- What you have to do -
From the data below, repeat exactly the lines from the line with "Обратная связь" to the line with "Kvittens id", both included.

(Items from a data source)
━━━
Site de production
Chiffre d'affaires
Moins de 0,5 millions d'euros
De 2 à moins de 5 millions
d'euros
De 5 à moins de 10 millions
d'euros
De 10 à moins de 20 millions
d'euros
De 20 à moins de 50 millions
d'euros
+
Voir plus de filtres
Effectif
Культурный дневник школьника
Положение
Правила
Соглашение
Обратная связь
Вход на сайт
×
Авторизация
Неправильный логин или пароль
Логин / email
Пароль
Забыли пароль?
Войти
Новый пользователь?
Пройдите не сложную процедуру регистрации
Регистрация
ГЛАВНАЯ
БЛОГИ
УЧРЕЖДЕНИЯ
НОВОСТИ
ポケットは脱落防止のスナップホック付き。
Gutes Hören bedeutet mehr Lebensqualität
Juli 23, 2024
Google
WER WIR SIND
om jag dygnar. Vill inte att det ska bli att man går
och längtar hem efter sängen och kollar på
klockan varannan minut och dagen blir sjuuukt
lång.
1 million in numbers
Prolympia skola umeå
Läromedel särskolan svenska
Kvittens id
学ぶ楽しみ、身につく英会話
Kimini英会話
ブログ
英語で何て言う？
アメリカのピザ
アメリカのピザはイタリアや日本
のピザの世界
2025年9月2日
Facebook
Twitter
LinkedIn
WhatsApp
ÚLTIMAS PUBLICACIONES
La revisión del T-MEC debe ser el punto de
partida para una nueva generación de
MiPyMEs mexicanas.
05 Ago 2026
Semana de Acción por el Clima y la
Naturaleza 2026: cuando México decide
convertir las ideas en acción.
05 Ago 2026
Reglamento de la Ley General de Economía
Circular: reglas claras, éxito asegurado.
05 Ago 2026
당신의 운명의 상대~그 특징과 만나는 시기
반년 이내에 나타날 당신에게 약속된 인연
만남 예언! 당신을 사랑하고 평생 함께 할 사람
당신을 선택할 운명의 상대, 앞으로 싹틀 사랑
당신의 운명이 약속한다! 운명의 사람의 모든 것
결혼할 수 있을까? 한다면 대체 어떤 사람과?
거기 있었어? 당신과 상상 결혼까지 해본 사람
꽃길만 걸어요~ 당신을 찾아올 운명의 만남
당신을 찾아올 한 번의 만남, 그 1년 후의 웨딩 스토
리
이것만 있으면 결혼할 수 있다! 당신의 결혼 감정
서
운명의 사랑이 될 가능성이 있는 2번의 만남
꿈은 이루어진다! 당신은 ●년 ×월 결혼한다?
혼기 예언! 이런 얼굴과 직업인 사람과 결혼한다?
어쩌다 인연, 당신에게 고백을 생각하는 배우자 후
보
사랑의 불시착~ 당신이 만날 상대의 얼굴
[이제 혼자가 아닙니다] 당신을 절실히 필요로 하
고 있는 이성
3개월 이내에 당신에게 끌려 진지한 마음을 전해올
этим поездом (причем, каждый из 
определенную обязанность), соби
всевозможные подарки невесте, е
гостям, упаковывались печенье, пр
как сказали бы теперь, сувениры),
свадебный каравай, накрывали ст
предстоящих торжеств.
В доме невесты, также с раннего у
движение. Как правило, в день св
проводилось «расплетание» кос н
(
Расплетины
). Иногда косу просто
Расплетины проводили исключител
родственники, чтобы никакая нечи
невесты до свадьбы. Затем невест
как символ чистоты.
━━━
- The completed task -
Обратная связь
Вход на сайт
×
Авторизация
Неправильный логин или пароль
Логин / email
Пароль
Забыли пароль?
Войти
Новый пользователь?
Пройдите не сложную процедуру регистрации
Регистрация
ГЛАВНАЯ
БЛОГИ
УЧРЕЖДЕНИЯ
НОВОСТИ
ポケットは脱落防止のスナップホック付き。
Gutes Hören bedeutet mehr Lebensqualität
Juli 23, 2024
Google
WER WIR SIND
om jag dygnar. Vill inte att det ska bli att man går
och längtar hem efter sängen och kollar på
klockan varannan minut och dagen blir sjuuukt
lång.
1 million in numbers
Prolympia skola umeå
Läromedel särskolan svenska
Kvittens id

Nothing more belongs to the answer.